Like you, I do not like the commercial side of Halloween, Marja-Leena. But I love the spiritual side of Samhain.

I was going to say about placating the spirits of the dead here with huge quantities of chrysanthemums, but Mouse beat me to it!

Olivia, I don't understand how come so many of the old spiritual practises didn't come to the New World.

Lucy, now that you mention the 'huge quantities of chrysanthemums' after Mouse did, I'm really curious. This must be a very French custom? I'm not aware of any kind of public observations of All Saint's Day here in Canada, though I imagine Quebec has them.

We do put pots of chrysanthemums out in the fall here in New England, though personally I've always liked them! I've never been that fond of fall and fall colors, maybe because I had such miserable hay fever every year in the fall when I was growing up. My September birthday I'd be runny nosed and itchy. And the rare bouquet of fall flowers I've received made me long for spring colors! I've come to appreciate fall much more as I've grown older, maybe partly because the seasonal allergies aren't so bad.

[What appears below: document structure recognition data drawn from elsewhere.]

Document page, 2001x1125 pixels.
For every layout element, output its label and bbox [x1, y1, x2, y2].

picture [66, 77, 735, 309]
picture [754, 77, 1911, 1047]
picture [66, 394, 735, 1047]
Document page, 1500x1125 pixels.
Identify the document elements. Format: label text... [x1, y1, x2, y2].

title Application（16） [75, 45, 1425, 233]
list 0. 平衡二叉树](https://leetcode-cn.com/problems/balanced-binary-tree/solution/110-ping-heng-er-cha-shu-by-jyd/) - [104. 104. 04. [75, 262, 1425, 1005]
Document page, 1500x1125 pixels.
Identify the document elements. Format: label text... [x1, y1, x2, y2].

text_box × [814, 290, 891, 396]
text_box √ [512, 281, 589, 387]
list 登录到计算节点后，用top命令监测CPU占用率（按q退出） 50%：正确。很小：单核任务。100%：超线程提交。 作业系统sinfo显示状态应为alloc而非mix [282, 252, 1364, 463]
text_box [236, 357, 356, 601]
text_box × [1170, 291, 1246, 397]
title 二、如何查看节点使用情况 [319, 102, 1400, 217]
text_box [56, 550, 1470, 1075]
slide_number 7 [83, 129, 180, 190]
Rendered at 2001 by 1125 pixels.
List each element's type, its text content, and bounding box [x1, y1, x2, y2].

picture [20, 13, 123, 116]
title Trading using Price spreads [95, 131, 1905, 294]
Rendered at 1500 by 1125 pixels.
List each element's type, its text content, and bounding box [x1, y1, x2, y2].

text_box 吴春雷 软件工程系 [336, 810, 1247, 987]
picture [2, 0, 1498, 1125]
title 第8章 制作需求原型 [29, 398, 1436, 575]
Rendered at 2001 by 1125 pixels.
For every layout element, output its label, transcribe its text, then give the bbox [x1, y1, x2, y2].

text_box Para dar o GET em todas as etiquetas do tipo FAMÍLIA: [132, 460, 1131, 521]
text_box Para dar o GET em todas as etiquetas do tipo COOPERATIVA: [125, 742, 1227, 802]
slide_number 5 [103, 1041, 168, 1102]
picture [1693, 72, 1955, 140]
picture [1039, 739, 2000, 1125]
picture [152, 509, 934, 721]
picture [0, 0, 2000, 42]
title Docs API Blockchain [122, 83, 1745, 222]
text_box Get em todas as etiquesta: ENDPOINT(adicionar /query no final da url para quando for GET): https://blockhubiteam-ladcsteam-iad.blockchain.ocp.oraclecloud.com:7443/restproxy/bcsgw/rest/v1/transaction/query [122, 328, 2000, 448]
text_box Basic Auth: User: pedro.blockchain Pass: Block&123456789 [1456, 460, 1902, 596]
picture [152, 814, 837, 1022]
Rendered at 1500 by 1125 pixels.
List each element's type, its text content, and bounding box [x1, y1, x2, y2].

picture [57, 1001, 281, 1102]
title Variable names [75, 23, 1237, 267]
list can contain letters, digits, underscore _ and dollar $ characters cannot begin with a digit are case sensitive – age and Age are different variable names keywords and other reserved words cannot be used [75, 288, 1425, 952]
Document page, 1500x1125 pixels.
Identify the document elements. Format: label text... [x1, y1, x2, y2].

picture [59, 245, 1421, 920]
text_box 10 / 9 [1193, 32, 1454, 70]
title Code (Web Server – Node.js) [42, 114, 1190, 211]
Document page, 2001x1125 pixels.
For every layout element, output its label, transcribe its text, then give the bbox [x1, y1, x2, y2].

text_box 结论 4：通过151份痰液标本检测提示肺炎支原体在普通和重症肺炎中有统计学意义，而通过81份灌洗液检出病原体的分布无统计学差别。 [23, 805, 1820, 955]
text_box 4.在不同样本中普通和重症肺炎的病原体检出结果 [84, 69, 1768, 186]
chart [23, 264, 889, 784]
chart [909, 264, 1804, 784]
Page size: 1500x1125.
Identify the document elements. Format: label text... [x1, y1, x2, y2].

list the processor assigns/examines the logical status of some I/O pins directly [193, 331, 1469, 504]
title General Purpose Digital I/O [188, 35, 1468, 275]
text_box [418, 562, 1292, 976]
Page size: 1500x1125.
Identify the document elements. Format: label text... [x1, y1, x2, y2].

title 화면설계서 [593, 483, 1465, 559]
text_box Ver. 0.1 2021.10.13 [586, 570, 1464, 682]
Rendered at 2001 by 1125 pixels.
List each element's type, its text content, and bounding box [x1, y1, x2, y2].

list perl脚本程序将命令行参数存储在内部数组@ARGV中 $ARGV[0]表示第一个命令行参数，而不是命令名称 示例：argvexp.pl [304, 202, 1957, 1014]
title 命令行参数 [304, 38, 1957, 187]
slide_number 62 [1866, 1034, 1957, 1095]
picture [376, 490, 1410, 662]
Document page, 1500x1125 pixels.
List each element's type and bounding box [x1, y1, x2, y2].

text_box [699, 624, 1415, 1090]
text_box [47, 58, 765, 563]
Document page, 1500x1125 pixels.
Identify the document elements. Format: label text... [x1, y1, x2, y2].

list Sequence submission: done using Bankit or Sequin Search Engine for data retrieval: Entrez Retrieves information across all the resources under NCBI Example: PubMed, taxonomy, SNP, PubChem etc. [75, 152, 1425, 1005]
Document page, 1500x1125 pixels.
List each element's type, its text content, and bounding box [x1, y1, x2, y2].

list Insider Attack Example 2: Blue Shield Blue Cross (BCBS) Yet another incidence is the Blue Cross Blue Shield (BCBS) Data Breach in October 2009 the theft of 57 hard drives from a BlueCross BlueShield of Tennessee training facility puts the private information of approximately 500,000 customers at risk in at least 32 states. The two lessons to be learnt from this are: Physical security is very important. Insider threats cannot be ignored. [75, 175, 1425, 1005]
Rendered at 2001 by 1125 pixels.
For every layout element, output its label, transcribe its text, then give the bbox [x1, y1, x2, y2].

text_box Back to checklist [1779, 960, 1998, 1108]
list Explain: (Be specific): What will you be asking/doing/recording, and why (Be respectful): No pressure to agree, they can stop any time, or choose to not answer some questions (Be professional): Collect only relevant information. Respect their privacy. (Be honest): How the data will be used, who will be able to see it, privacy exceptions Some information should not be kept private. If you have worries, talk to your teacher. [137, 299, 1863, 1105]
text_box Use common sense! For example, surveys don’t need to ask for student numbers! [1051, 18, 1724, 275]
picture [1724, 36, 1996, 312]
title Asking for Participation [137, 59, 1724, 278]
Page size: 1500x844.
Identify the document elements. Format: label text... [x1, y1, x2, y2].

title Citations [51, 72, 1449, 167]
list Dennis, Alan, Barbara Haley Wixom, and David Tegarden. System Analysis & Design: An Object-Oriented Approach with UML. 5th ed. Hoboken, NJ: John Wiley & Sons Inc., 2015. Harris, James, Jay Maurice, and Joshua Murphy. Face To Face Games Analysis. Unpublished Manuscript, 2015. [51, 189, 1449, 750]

But November... unsurprising the associations with death in the northern hemisphere with the lessening of sunlight and end of growing season for vegetables and hibernation of animals. Scorpio (Oct. 24 - Nov. 22) is ruled by Pluto which is associated with death and rebirth. Interesting that the following month, Sagittarius, when it's the darkest and deadest, is associated with philosophy and the search for meaning.

Hi Leslee, we put out pots of 'mums' too, because of their seasonal colour, but I'd never associated them with honouring the dead. Interesting what you write about Scorpio and Sagittarius, first the despair then the hope and desire for understanding. Really the cycle of life, isn't it? The old traditions seem to acknowledge and celebrate these points in the cycle.